Attracting talent, inflation and supply chain disruption emerge as the top three challenges facing maintenance engineers according to the ‘Industry in Motion’ Maintenance Engineering report from RS and the Institution of Mechanical Engineers.
 
The report is based on findings from a survey that aimed to ‘take the pulse’ of the profession, conducted among more than 1,200 IMechE members, with almost 700 responses from engineers in sectors including manufacturing, working in job roles like engineering manager.

The report covers five key areas: monitoring maintenance engineering, skills, the true cost of breakdowns, raising performance through stakeholder collaboration, and harnessing technology to improve efficiency.
 
The top three challenges respondents cited as expecting to affect them over the next 12 months were attracting talent (47%), inflation and higher costs (47 per cent), and supply chain disruption (40%). Ageing assets and mechanical failures are identified as the biggest drivers of unscheduled downtime. The report revealed that nearly 20 hours are spent each week on unscheduled maintenance, compared with around 18 hours spent each week on scheduled maintenance. The average hourly cost of downtime is £5,121.81 (ranges from c. £1,700 to £7.5k depending on size of business)

It also found that the average weekly cost of unscheduled downtime is £100,371. The survey concludes that organisations need to get a grip on maintenance spend, as nearly a third of respondents do not know what proportion of their annual operating budget is spent on maintenance; 30% say approximately five to 10 per cent is spent.
 
Survey respondents cited the highest priority plans for decreasing unscheduled downtime as upgrading equipment (48%) and widening monitoring capabilities (46%).
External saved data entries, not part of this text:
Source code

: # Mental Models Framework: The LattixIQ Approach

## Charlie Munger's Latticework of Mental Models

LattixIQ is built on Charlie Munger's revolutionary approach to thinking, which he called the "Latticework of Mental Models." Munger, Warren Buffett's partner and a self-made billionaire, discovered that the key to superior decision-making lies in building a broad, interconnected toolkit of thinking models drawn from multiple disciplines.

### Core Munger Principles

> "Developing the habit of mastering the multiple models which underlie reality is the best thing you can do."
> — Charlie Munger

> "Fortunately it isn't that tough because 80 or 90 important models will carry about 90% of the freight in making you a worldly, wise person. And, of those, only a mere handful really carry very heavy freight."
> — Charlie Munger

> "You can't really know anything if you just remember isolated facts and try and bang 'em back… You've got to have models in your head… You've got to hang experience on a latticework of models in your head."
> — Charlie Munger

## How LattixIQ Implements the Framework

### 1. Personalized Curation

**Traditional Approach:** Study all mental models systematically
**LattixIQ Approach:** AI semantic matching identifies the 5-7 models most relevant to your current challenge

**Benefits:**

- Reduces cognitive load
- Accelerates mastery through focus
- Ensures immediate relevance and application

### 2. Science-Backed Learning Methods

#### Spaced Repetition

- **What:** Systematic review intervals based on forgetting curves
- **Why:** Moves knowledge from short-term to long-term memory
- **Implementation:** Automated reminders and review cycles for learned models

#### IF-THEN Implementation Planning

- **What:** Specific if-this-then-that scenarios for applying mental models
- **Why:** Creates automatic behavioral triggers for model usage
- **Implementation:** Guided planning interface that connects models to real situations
Planned maintenance has emerged as the number one company strategy in place, deemed the highest priority by 53% of respondents.
 
Emma Botfield, managing director for RS in the UK and Ireland, said: “The challenges facing businesses today mean that maintenance engineers are even more critical to manufacturing success, while under pressure to do more with their existing resources which often include ageing assets. “They’re also firefighting because of the geopolitical environment and its effect on supply chains.”
  
The report found that more than 60% of respondents are outsourcing some form of maintenance requirement, with a gap in skills being the top two reasons.
 
On digital transformation, only 16% of respondents said they use Industrial Internet of Things (IIoT) and fewer than one in five respondents said their company is planning a digital transformation in the next 12 months. Condition monitoring, which uses IIoT, is being employed, according to more than half of the respondents. The top two technologies are vibration measurement – used by 44% of respondents – and current monitoring, used by 43%. The main benefits cited from using these technologies are understanding asset health and better prediction of failures.